Every since my boys were little, they’ve begged for “favorite chicken” on our Costco shopping trips. That would be “rotisserie chicken” to the rest of the world. It’s the boys’ favorite because of the flavor and the perfectly golden skin (who can resist taking a nibble or two?!) It’s my favorite because it morphs into the easiest meals. I almost feel like I’m a cheater when I buy one. But if cheating means putting a healthy dinner on the table quickly, then I take the name proudly.
We almost always have brown rice on hand, either a fresh pot, a batch in the rice cooker or leftovers from the night before. It’s the perfect base for any kind of rice bowl, including this chicken burrito bowl. Scoop a bit of rice in each bowl, then top with diced “favorite” chicken, black beans, tomatoes, avocado and a little queso fresco (you could sub in cotija cheese or even feta). This makes a light meal – perfect for me, though my husband would probably serve up a double helping for himself.
The cilantro dressing is one I’ve used before, on Grilled Sweet Potatoes. Like most homemade dressings (link to How to post), it tastes a thousand times better than anything that comes out of a bottle. Chopped cilantro, fresh lime juice, a little honey for sweetness and olive oil. Easy peasy.
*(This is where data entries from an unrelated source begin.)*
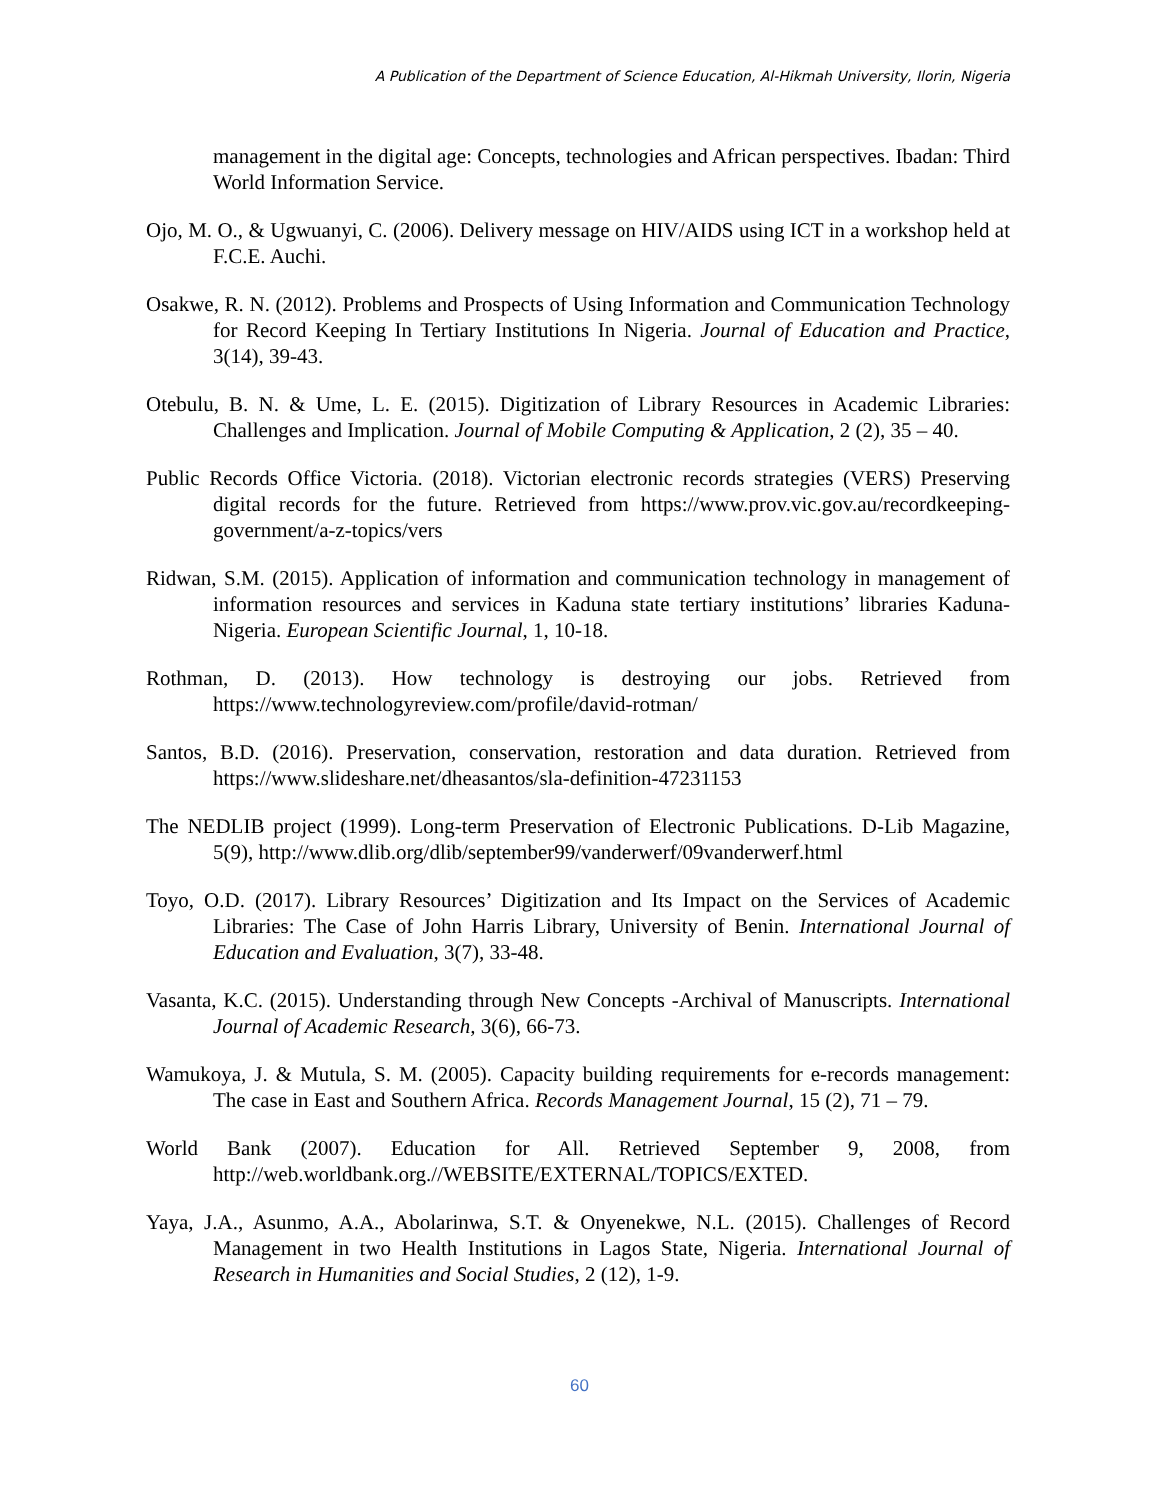A Publication of the Department of Science Education, Al-Hikmah University, Ilorin, Nigeria
management in the digital age: Concepts, technologies and African perspectives. Ibadan: Third World Information Service.
Ojo, M. O., & Ugwuanyi, C. (2006). Delivery message on HIV/AIDS using ICT in a workshop held at F.C.E. Auchi.
Osakwe, R. N. (2012). Problems and Prospects of Using Information and Communication Technology for Record Keeping In Tertiary Institutions In Nigeria. Journal of Education and Practice, 3(14), 39-43.
Otebulu, B. N. & Ume, L. E. (2015). Digitization of Library Resources in Academic Libraries: Challenges and Implication. Journal of Mobile Computing & Application, 2 (2), 35 – 40.
Public Records Office Victoria. (2018). Victorian electronic records strategies (VERS) Preserving digital records for the future. Retrieved from https://www.prov.vic.gov.au/recordkeeping-government/a-z-topics/vers
Ridwan, S.M. (2015). Application of information and communication technology in management of information resources and services in Kaduna state tertiary institutions’ libraries Kaduna-Nigeria. European Scientific Journal, 1, 10-18.
Rothman, D. (2013). How technology is destroying our jobs. Retrieved from https://www.technologyreview.com/profile/david-rotman/
Santos, B.D. (2016). Preservation, conservation, restoration and data duration. Retrieved from https://www.slideshare.net/dheasantos/sla-definition-47231153
The NEDLIB project (1999). Long-term Preservation of Electronic Publications. D-Lib Magazine, 5(9), http://www.dlib.org/dlib/september99/vanderwerf/09vanderwerf.html
Toyo, O.D. (2017). Library Resources’ Digitization and Its Impact on the Services of Academic Libraries: The Case of John Harris Library, University of Benin. International Journal of Education and Evaluation, 3(7), 33-48.
Vasanta, K.C. (2015). Understanding through New Concepts -Archival of Manuscripts. International Journal of Academic Research, 3(6), 66-73.
Wamukoya, J. & Mutula, S. M. (2005). Capacity building requirements for e-records management: The case in East and Southern Africa. Records Management Journal, 15 (2), 71 – 79.
World Bank (2007). Education for All. Retrieved September 9, 2008, from http://web.worldbank.org.//WEBSITE/EXTERNAL/TOPICS/EXTED.
Yaya, J.A., Asunmo, A.A., Abolarinwa, S.T. & Onyenekwe, N.L. (2015). Challenges of Record Management in two Health Institutions in Lagos State, Nigeria. International Journal of Research in Humanities and Social Studies, 2 (12), 1-9.
60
What else could you throw in a burrito bowl to customize it? Grilled veggies would be great – zucchini, peppers, red onions. Almost any kind of salsa would work, though I would avoid sweet salsas if you’re also using the cilantro dressing. Mix up the meat – shredded pork or beef, shrimp or fish – or make it meatless by leaving out the chicken and subbing in more beans or baked tofu.
The fat count is a little higher in this recipe (making the Weight Watchers points a little higher, too), but most of the fat is the good kind, from the avocado and olive oil.
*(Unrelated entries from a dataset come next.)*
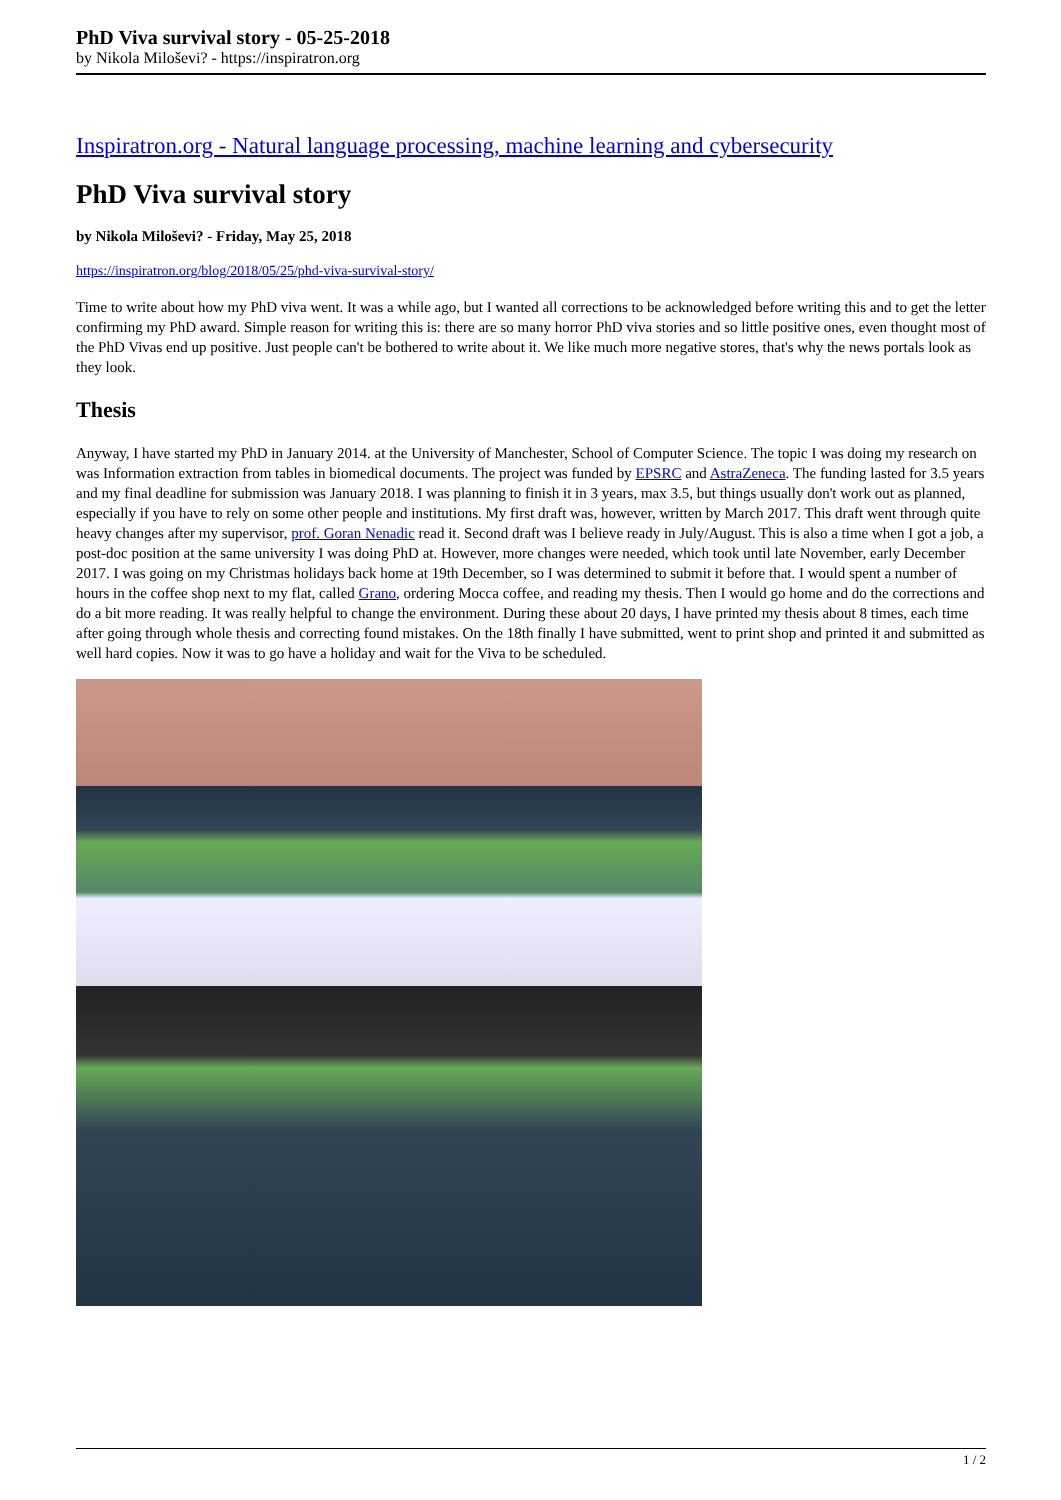PhD Viva survival story - 05-25-2018
by Nikola Miloševi? - https://inspiratron.org
Inspiratron.org - Natural language processing, machine learning and cybersecurity
PhD Viva survival story
by Nikola Miloševi? - Friday, May 25, 2018
https://inspiratron.org/blog/2018/05/25/phd-viva-survival-story/
Time to write about how my PhD viva went. It was a while ago, but I wanted all corrections to be acknowledged before writing this and to get the letter confirming my PhD award. Simple reason for writing this is: there are so many horror PhD viva stories and so little positive ones, even thought most of the PhD Vivas end up positive. Just people can't be bothered to write about it. We like much more negative stores, that's why the news portals look as they look.
Thesis
Anyway, I have started my PhD in January 2014. at the University of Manchester, School of Computer Science. The topic I was doing my research on was Information extraction from tables in biomedical documents. The project was funded by EPSRC and AstraZeneca. The funding lasted for 3.5 years and my final deadline for submission was January 2018. I was planning to finish it in 3 years, max 3.5, but things usually don't work out as planned, especially if you have to rely on some other people and institutions. My first draft was, however, written by March 2017. This draft went through quite heavy changes after my supervisor, prof. Goran Nenadic read it. Second draft was I believe ready in July/August. This is also a time when I got a job, a post-doc position at the same university I was doing PhD at. However, more changes were needed, which took until late November, early December 2017. I was going on my Christmas holidays back home at 19th December, so I was determined to submit it before that. I would spent a number of hours in the coffee shop next to my flat, called Grano, ordering Mocca coffee, and reading my thesis. Then I would go home and do the corrections and do a bit more reading. It was really helpful to change the environment. During these about 20 days, I have printed my thesis about 8 times, each time after going through whole thesis and correcting found mistakes. On the 18th finally I have submitted, went to print shop and printed it and submitted as well hard copies. Now it was to go have a holiday and wait for the Viva to be scheduled.
1 / 2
Other light, quick recipes:
Quick Chicken Burrito Bowl Recipe with Cilantro Dressing
- 1 cup cooked brown rice
- 8 ounces chopped rotisserie chicken breast skinless (about 2 cups)
- 1 cup canned reduced sodium black beans rinsed & drained
- 2 tomatoes diced
- 1/2 Hass avocado chopped
- 1/4 cup crumbled queso fresco
- Divide the brown rice, chicken, black beans, tomatoes, avocado and queso fresco between 4 bowls. Drizzled each portion with the dressing. Serve.
- The dressing:
- In a medium bowl, whisk together the lime juice, cilantro, olive oil, garlic, agave nectar, cumin and salt.